Provided text:
────────────────────────────────────────

- Sedan Sedan
- Coordinates: 45°58′48″N 110°52′46″W﻿ / ﻿45.98000°N 110.87944°W
- Country: United States
- State: Montana
- County: Gallatin

Area
- • Total: 61.06 sq mi (158.15 km^{2})
- • Land: 60.99 sq mi (157.96 km^{2})
- • Water: 0.073 sq mi (0.19 km^{2})
- Elevation: 5,666 ft (1,727 m)

Population (2020)
- • Total: 101
- • Density: 1.7/sq mi (0.64/km^{2})
- Time zone: UTC-7 (Mountain (MST))
- • Summer (DST): UTC-6 (MDT)
- Area code: 406
- FIPS code: 30-67075
- GNIS feature ID: 2583844

= Sedan, Montana =

Sedan is a census-designated place (CDP) in Gallatin County, Montana, United States. As of the 2020 census, Sedan had a population of 101. It is located on Montana Highway 86, 27 miles from Bozeman. The Zip Code is 59086.

────────────────────────────────────────

Entries supplied:
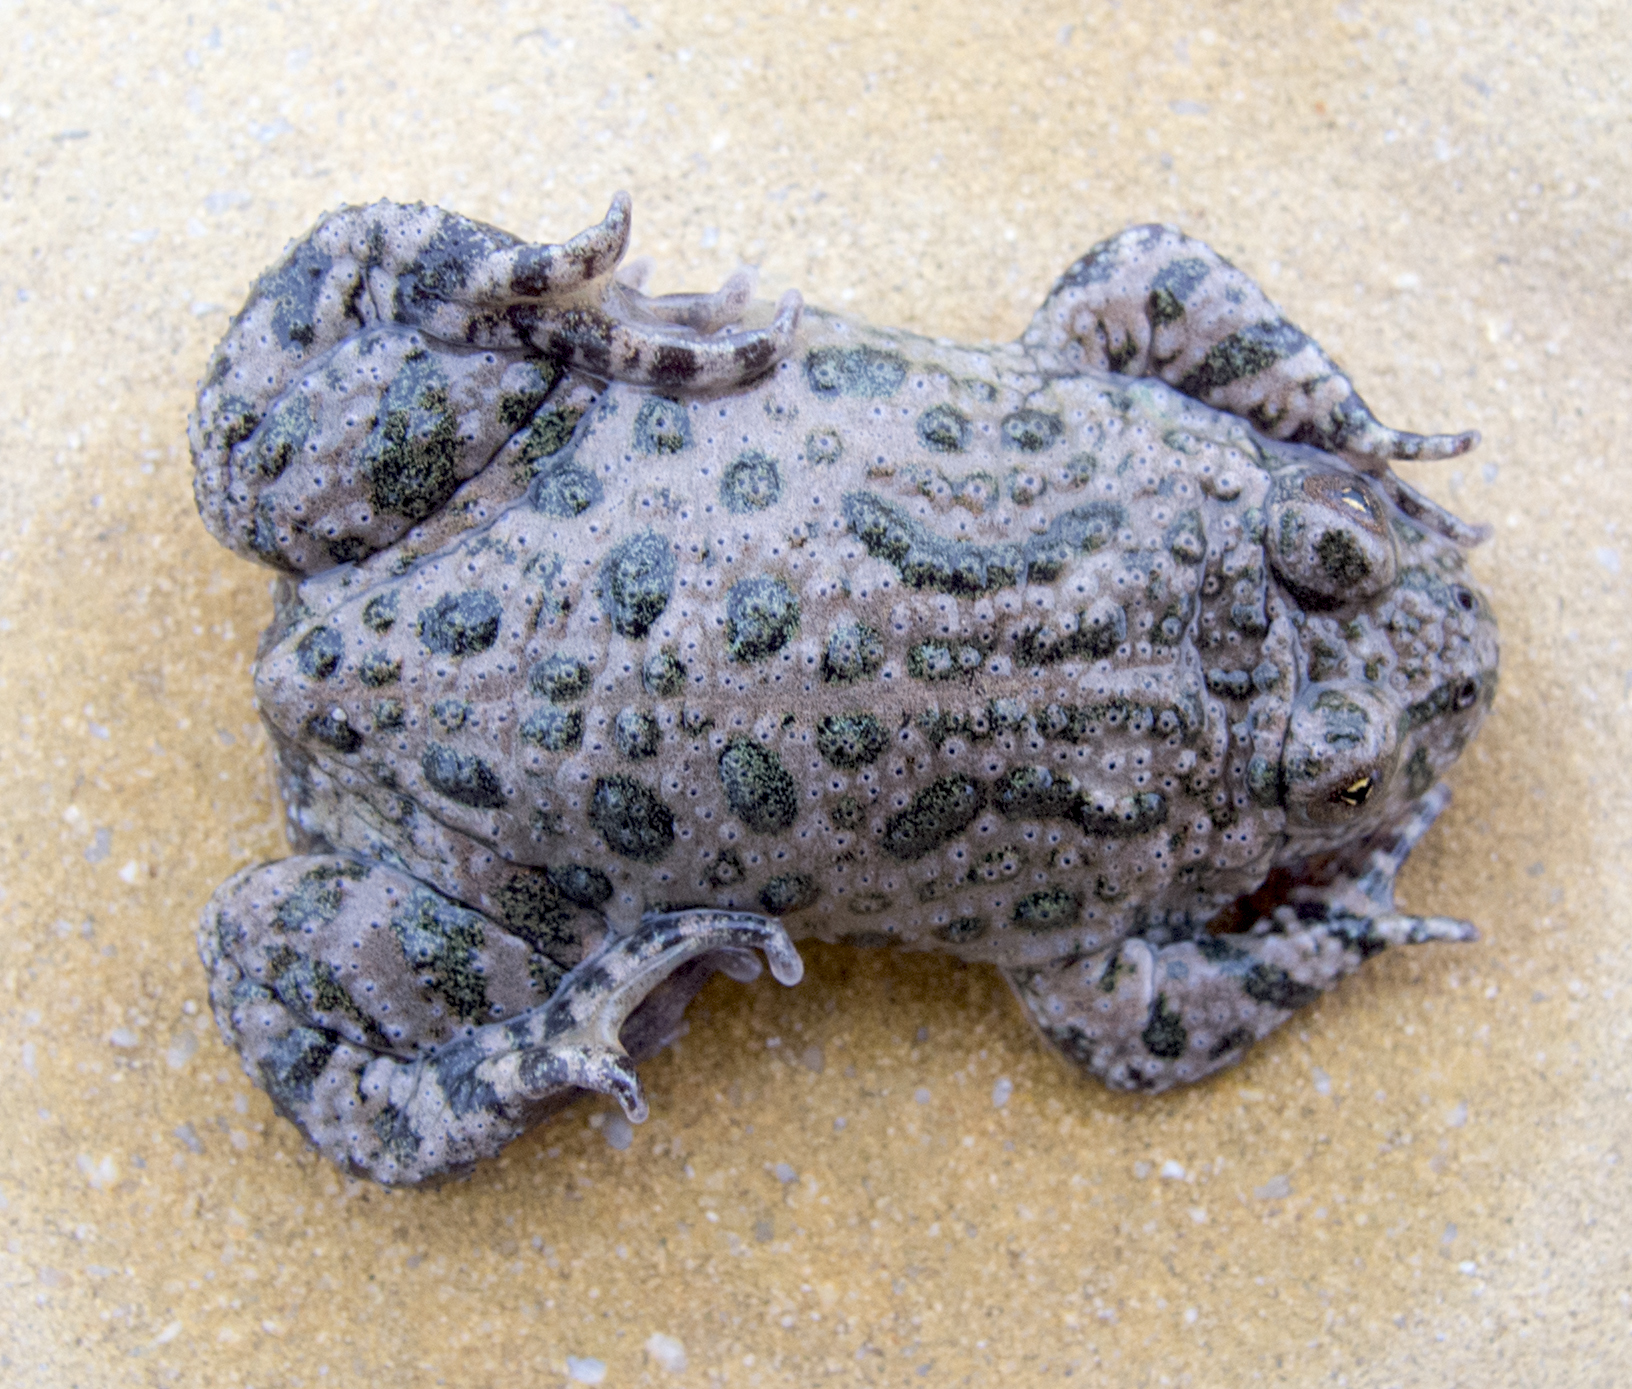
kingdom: Animalia
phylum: Chordata
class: Amphibia
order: Anura
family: Bombinatoridae
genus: Bombina
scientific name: Bombina bombina
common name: Fire-bellied toad
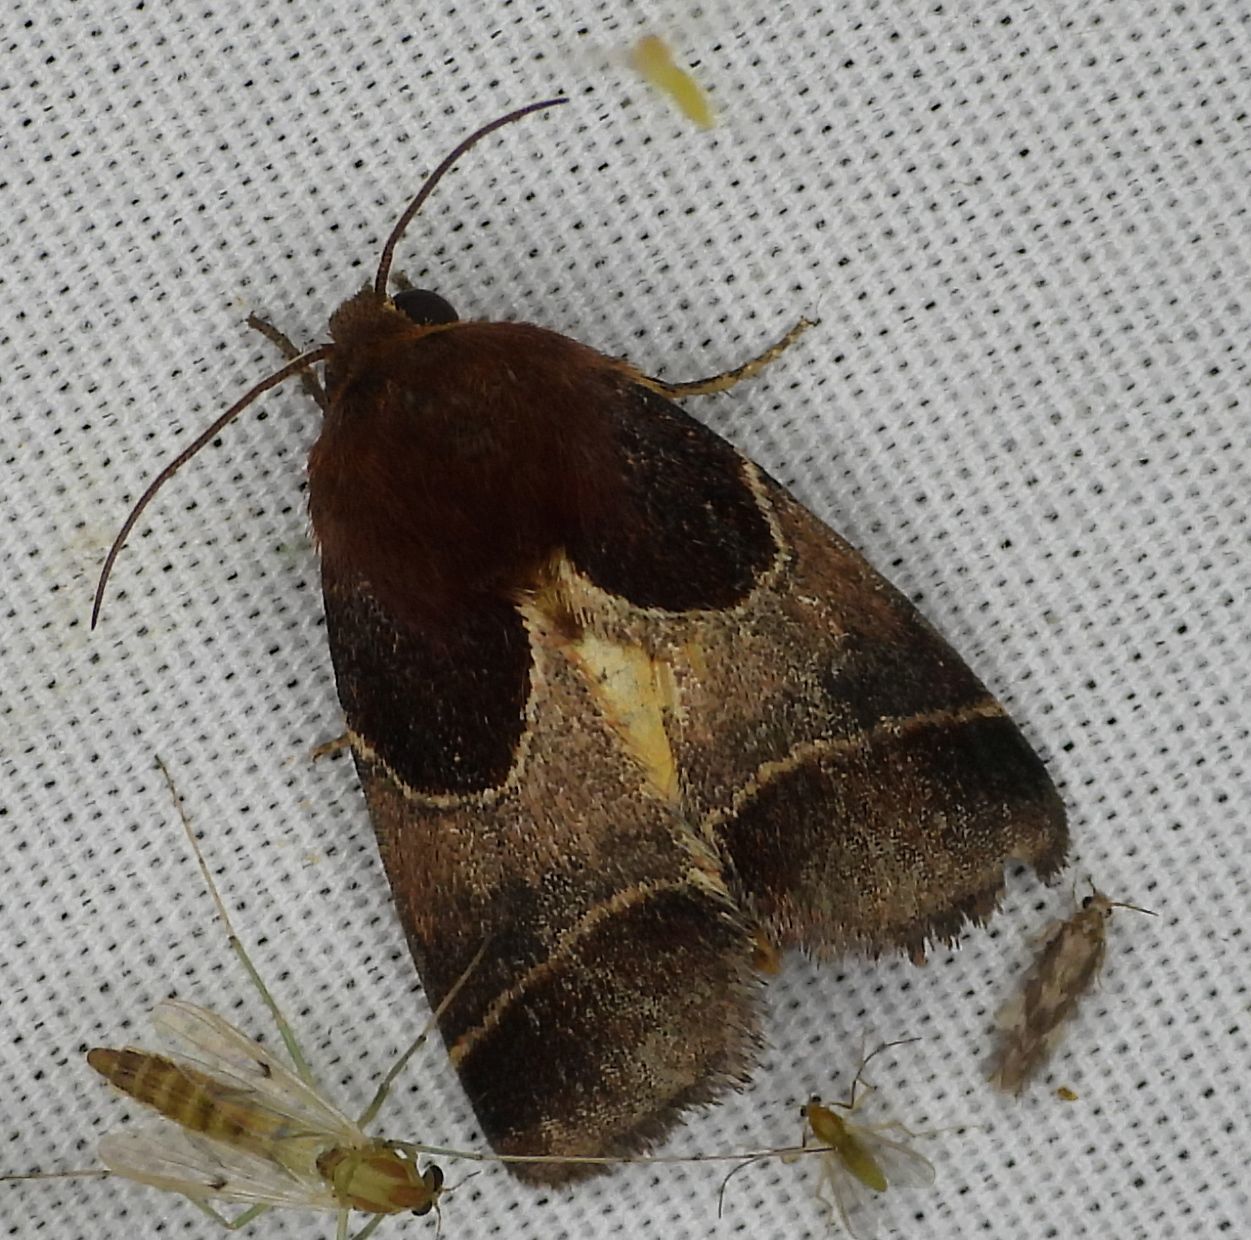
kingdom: Animalia
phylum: Arthropoda
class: Insecta
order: Lepidoptera
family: Noctuidae
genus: Schinia
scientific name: Schinia arcigera
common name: Arcigera flower moth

────────────────────────────────────────

Questions to answer:
• 1. Repeat the part of the Sedan, Montana text starting with "- Sedan Sedan" and going on through "Population (2020)".
• 2. How would you sum up the Sedan, Montana text in two sentences?
• 3. According to the Sedan, Montana text, what is Sedan's elevation?

Results in order:
• 1.
- Sedan Sedan
- Coordinates: 45°58′48″N 110°52′46″W﻿ / ﻿45.98000°N 110.87944°W
- Country: United States
- State: Montana
- County: Gallatin

Area
- • Total: 61.06 sq mi (158.15 km^{2})
- • Land: 60.99 sq mi (157.96 km^{2})
- • Water: 0.073 sq mi (0.19 km^{2})
- Elevation: 5,666 ft (1,727 m)

Population (2020)

• 2. Sedan is a census-designated place in Gallatin County, Montana, with a population of 101 as of the 2020 census. It is located on Montana Highway 86, 27 miles from Bozeman, and its Zip Code is 59086.

• 3. 5,666 ft (1,727 m)